In general, at least in Spain, people are very patient and understanding when you try to talk to them. They understand that it is not your first language, and they appreciate that you are trying to talk to them in their language. Additionally, many of these people like the opportunity to improve their English, so many times they will try to speak with you in English. This makes it much more comfortable and less frustrating because you are both in the same boat; you are trying to improve your Spanish and they are trying to improve their English.

As I mentioned before, my advice for other students that plan to study abroad in a country that doesn’t speak English is to keep practicing and don’t let your frustration lead to giving up trying.
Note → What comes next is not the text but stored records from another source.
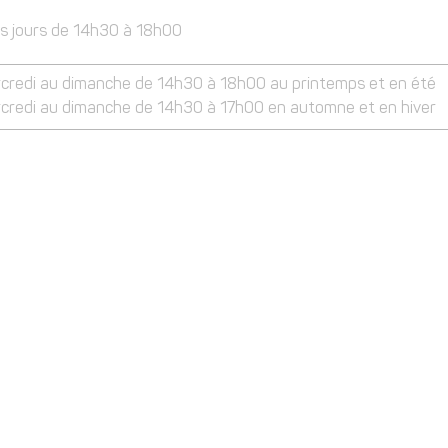
es jours de 14h30 à 18h00
credi au dimanche de 14h30 à 18h00 au printemps et en été
credi au dimanche de 14h30 à 17h00 en automne et en hiver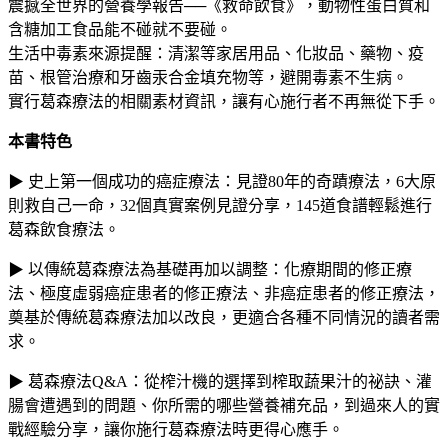
震撼全世界的營養學報告──《救命飲食》，動物性蛋白質和
含糖加工食品能不碰就不要碰。
生活中毒素來源提醒：清潔等家居用品、化妝品、藥物、疫
苗、根管治療和牙齒汞合金填充物等，避開毒素不生病。
實行葛森療法的相關素材資訊，讓有心施行者不再無從下手。
本書特色
▶ 史上第一個成功的癌症療法：見證80年的奇蹟療法，6大原
則救自己一命，32個真實案例見證分享，145道食譜輕鬆進行
葛森飲食療法。
▶ 以傳統葛森療法為基礎再加以調整：化療期間的修正療
法、極度虛弱癌症患者的修正療法、非癌症患者的修正療法，
奠基於傳統葛森療法加以改良，更適合各種不同情況的讀者需
求。
▶ 葛森療法Q&A：從榨汁機的選擇到榨取蔬果汁的祕訣、灌
腸會遭遇到的問題、你所需的哪些營養補充品，到過來人的實
戰經驗分享，讓你施行葛森療法時更得心應手。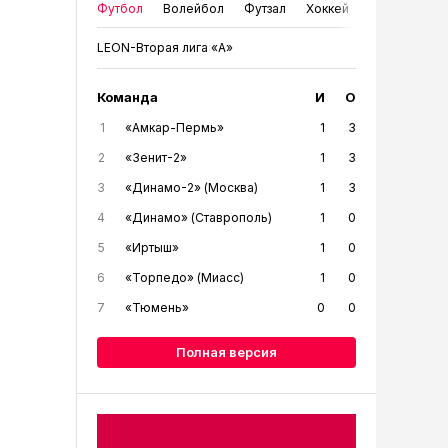
Футбол
Волейбол
Футзал
Хоккей
LEON-Вторая лига «А»
Команда
И
О
1
«Амкар-Пермь»
1
3
2
«Зенит-2»
1
3
3
«Динамо-2» (Москва)
1
3
4
«Динамо» (Ставрополь)
1
0
5
«Иртыш»
1
0
6
«Торпедо» (Миасс)
1
0
7
«Тюмень»
0
0
Полная версия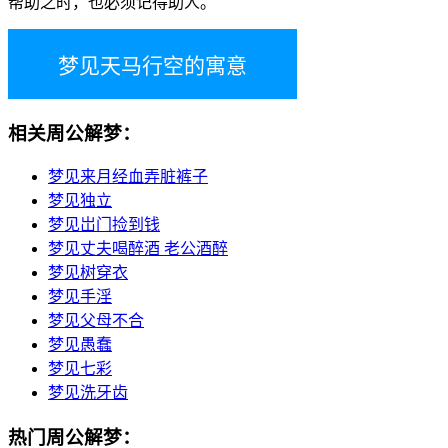
帮助之时，也必须记得助人。
梦见天马行空的寓意
相关周公解梦：
梦见来月经血弄脏裤子
梦见独立
梦见岀门捡到钱
梦见丈夫喝醉酒 老公酒醉
梦见树穿衣
梦见手淫
梦见父母不合
梦见愚蠢
梦见七彩
梦见洗牙齿
热门周公解梦：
Another piece of advice I would give, and one that I wish someone would have told me before I came here, is to practice the language a lot before you come. Before I came I thought, my Spanish is good enough to get by over there, I don’t need to practice more. While this is true, my Spanish was good enough to get by, it would have been so much better to be fluent and able to have a perfect conversation in Spanish before I got here.

While it is tempting to just study abroad in a place where the people speak English, I think that learning a new language is a very important and rewarding skill. So, though it may make your experience a bit more difficult in that sense, I highly recommend learning a new language and studying in a country where you can practice that language, as practicing and improving my Spanish has been one of my favorite parts about studying here.